**PROBLEM REQUIREMENTS**:
Identify, in the records below, every line where the string "roles" appears, and copy each such line.

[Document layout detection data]

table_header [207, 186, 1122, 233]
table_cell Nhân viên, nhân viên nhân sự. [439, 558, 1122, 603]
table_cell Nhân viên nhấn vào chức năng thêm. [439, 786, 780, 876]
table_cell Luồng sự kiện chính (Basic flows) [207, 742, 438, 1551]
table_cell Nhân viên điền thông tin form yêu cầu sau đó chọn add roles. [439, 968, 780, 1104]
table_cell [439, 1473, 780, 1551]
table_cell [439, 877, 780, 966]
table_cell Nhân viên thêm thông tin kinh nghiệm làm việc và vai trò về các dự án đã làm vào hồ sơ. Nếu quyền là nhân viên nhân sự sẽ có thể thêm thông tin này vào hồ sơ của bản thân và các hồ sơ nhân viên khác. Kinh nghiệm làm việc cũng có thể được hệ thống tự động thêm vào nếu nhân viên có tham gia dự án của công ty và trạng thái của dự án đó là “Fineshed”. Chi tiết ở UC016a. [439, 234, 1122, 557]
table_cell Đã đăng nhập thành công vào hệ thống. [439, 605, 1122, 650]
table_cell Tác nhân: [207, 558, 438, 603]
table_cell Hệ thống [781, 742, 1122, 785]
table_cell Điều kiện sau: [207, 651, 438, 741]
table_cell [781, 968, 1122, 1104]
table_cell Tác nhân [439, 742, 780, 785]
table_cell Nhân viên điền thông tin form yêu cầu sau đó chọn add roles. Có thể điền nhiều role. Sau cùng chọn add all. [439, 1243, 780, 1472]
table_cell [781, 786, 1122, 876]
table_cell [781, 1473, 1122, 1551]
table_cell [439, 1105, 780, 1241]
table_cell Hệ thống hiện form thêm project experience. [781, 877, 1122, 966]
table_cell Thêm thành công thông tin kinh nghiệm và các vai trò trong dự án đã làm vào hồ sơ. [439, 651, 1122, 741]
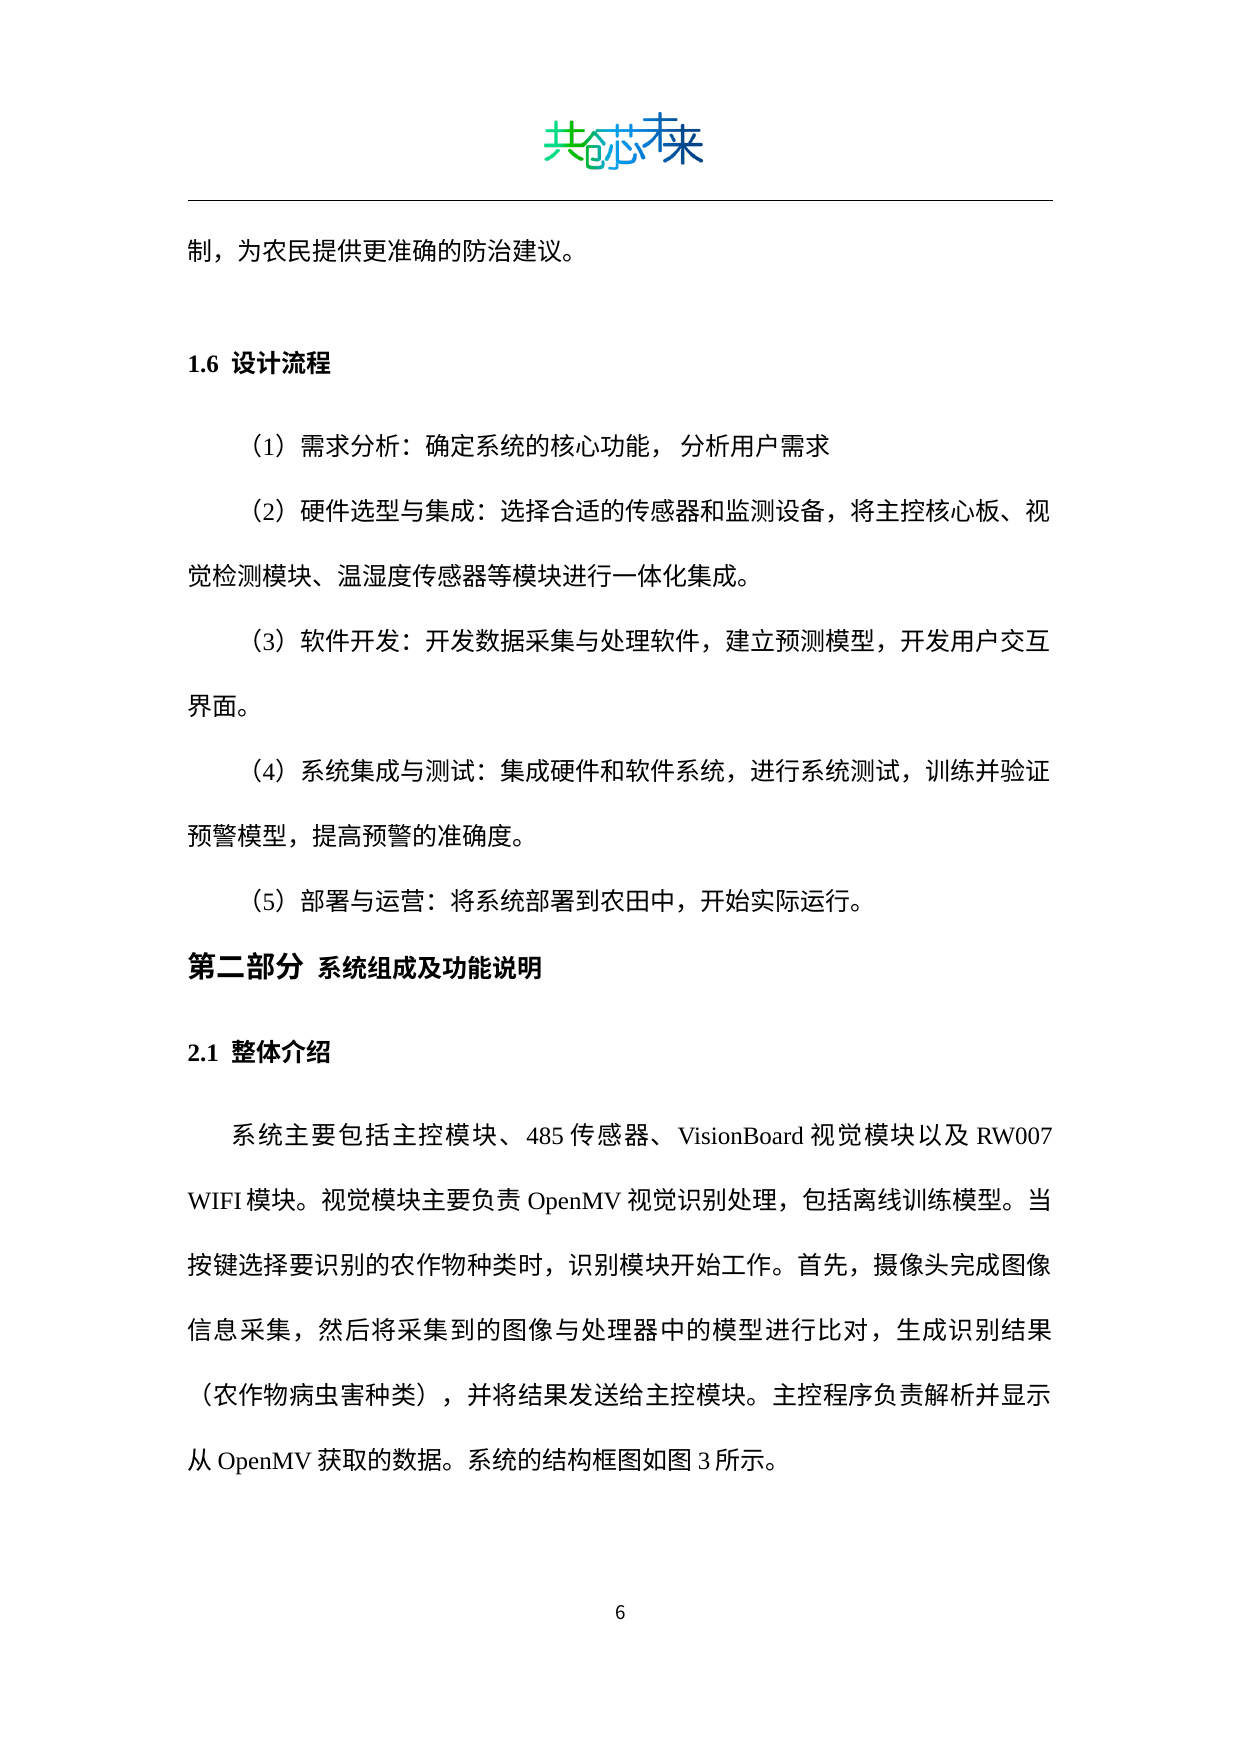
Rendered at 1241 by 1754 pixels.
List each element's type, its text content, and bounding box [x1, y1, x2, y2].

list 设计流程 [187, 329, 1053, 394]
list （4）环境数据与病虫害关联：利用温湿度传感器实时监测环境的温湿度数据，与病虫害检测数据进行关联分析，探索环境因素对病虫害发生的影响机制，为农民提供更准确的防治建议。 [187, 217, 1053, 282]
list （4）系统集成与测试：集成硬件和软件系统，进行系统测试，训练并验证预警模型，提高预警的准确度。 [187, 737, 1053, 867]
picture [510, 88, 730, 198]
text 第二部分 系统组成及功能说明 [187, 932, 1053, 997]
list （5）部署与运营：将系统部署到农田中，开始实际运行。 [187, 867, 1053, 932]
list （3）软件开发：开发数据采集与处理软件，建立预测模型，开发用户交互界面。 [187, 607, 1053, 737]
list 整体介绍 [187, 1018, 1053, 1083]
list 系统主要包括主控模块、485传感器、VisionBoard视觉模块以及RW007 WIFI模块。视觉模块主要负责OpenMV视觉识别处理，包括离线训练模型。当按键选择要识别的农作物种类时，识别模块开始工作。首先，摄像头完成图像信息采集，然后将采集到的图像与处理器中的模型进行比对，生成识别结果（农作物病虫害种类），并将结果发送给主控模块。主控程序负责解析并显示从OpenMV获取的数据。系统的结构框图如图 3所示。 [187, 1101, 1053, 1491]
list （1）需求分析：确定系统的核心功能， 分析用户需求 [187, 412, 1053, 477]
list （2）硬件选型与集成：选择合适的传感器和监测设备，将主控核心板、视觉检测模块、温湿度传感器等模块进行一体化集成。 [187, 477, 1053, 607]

**RESULT OF THIS EXERCISE**:
table_cell Nhân viên điền thông tin form yêu cầu sau đó chọn add roles. [439, 968, 780, 1104]
table_cell Nhân viên điền thông tin form yêu cầu sau đó chọn add roles. Có thể điền nhiều role. Sau cùng chọn add all. [439, 1243, 780, 1472]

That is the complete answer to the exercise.